The development of bio-energy intensive utilization of farmland is to solve China's emerging issues related to energy
and environment in an important way. Given the spatial distribution of bio-energy is scattered, not continuous, the
intensive utilization of farmland bio-energy is different from that of the traditional energy, i.e. coal, oil, natural gas, etc..
The estimation of biomass, the spatial distribution and the space optimization study are the key for practical applications
to develop bio-energy intensive utilization. Based on a case study conducted in Guangdong province, China, this paper
provides a framework that estimates available biomass and analyzes its distribution pattern in the established NPP
model quickly; it also builds the primary collection ranges by Thiessen polygon in different scales. The application of
Genetic Algorithms (GA) to the optimization and space decision of bio-energy intensive utilization is one of the key
deliveries.
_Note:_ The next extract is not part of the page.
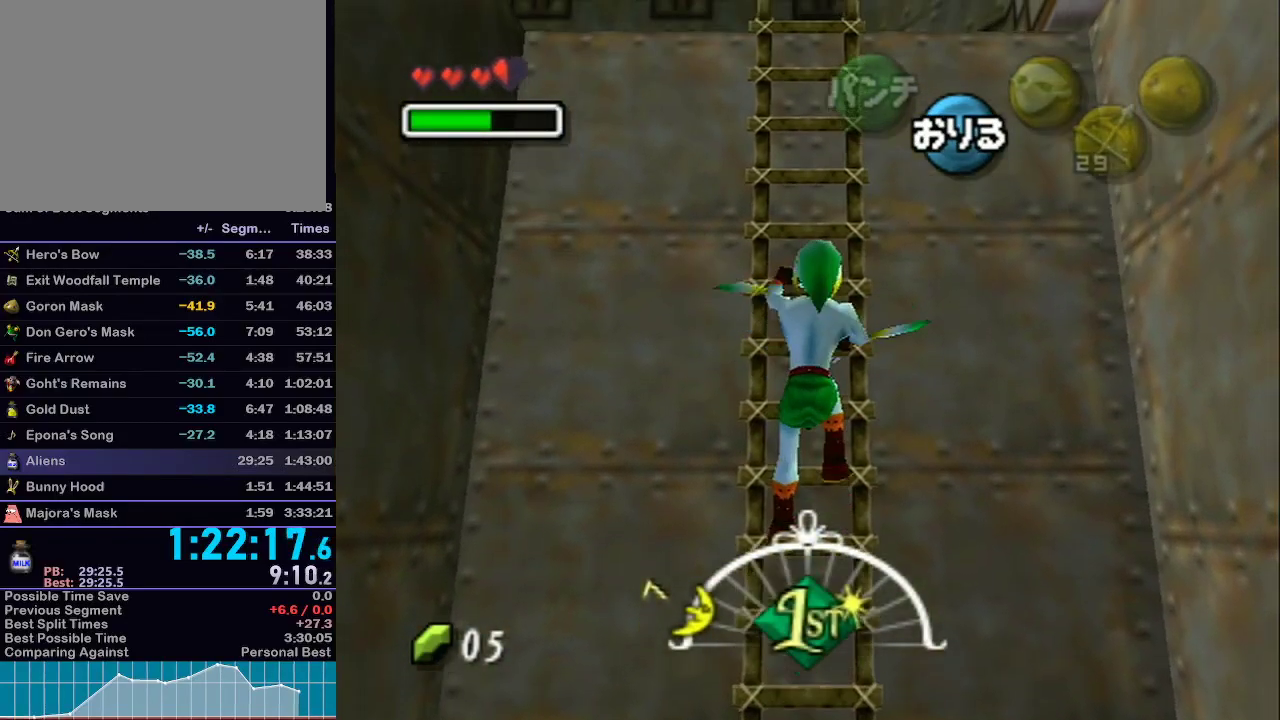
{"dt_ms": 500, "buttons": [], "left_stick": "up", "right_stick": "center", "events": []}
The result shows that GA and GIS integration model for resolving domain-point supply and field demand has
obvious advantages. A key finding presents that the model simulation results have enormous impact by the MUAP.
When Thiessen polygon scale with 10 KM proximal threshold is established as the primary collecting scope of bioenergy,
the fitness value can be maximized in the optimized process. In short, the optimized model can provide an
effective solution to farmland bio-energy spatial optimization.